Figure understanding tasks
——
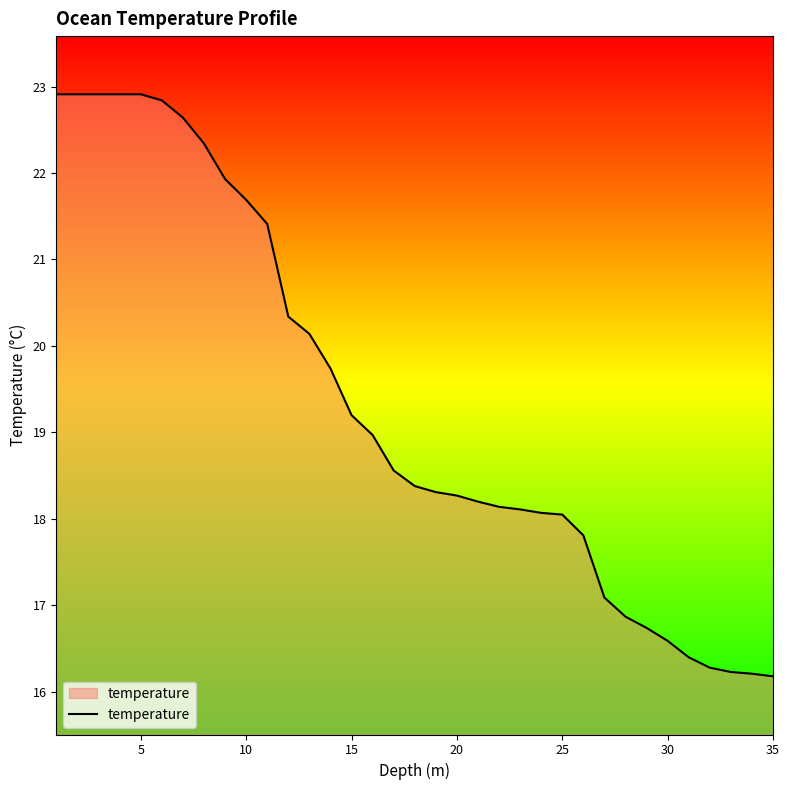

What is the maximum value shown in the chart?

22.9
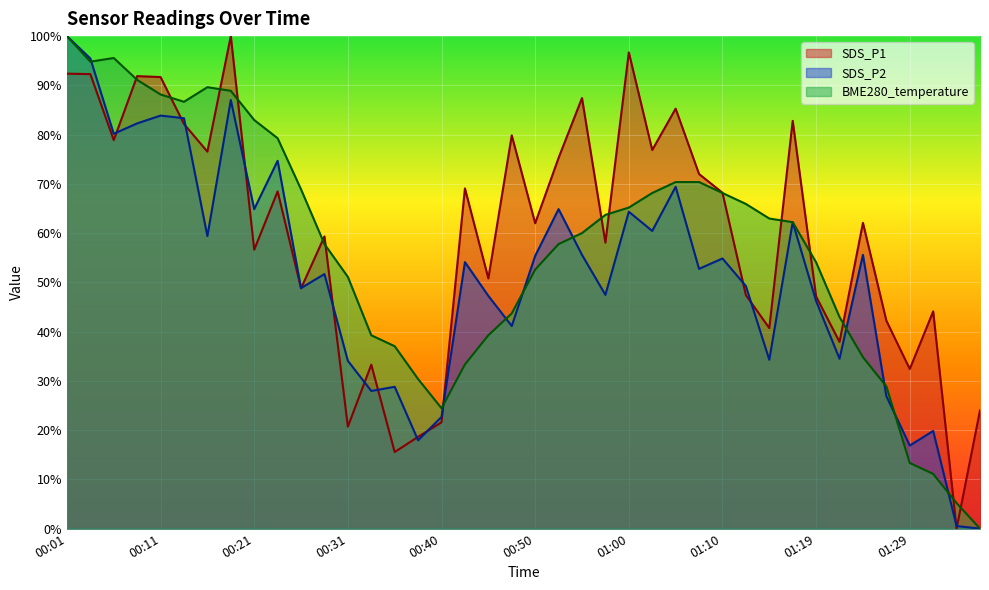

What is the label of the 24th point from the right?

00:40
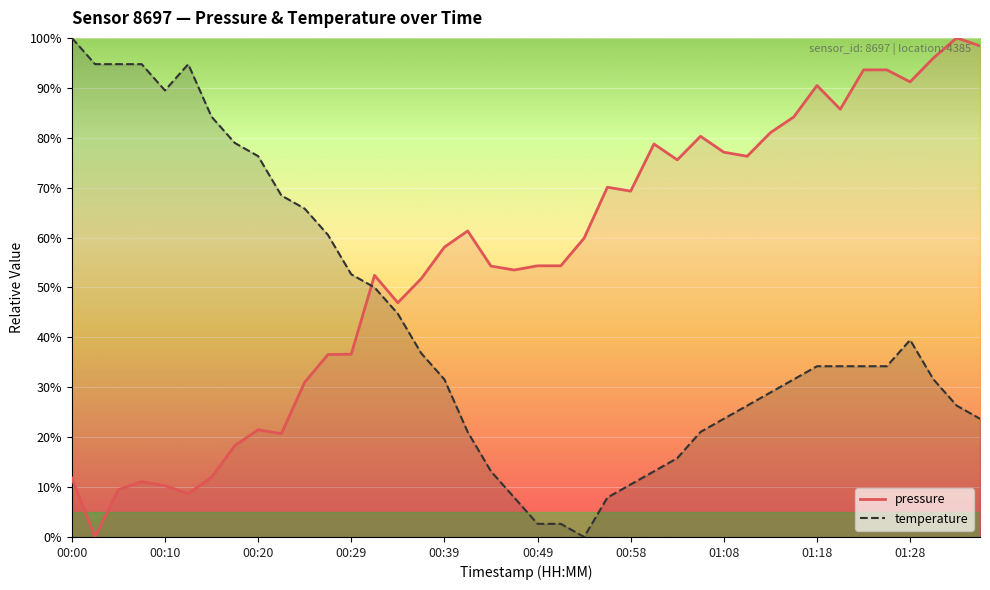

At which label does pressure first exceed 58?

00:39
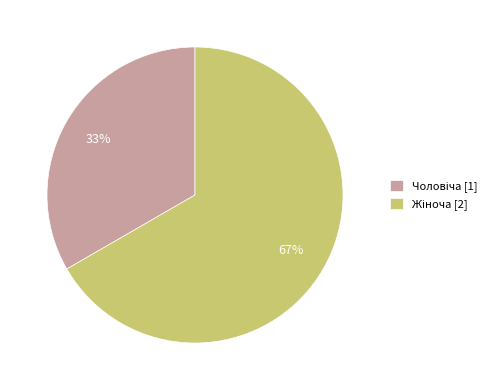

Is there any slice that represents more than half of the pie?

Yes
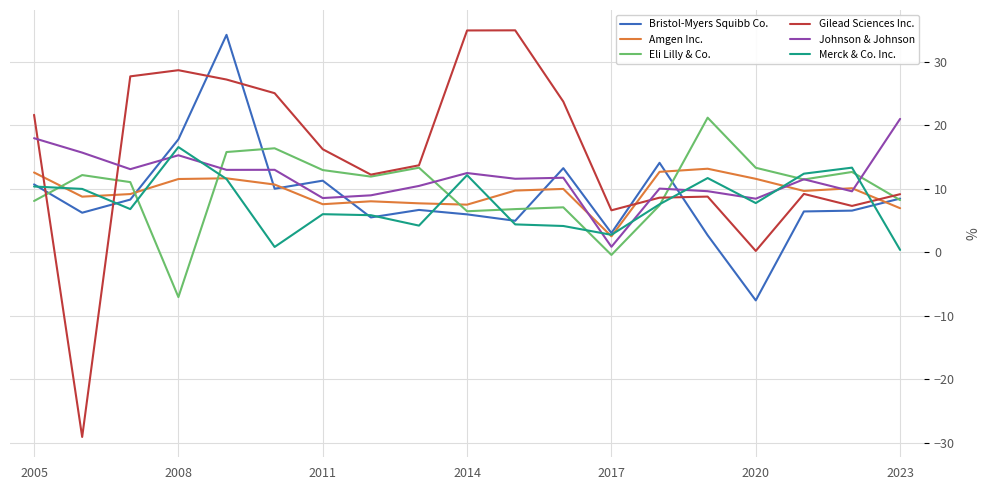

Which series has the widest spread of values?

Gilead Sciences Inc.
——
What you are asked to do:
Please copy every item above word for word, leaving the pictures out.

Solution to the problem:
What is the maximum value shown in the chart?

22.9

What is the label of the 24th point from the right?

00:40

At which label does pressure first exceed 58?

00:39

Is there any slice that represents more than half of the pie?

Yes

Which series has the widest spread of values?

Gilead Sciences Inc.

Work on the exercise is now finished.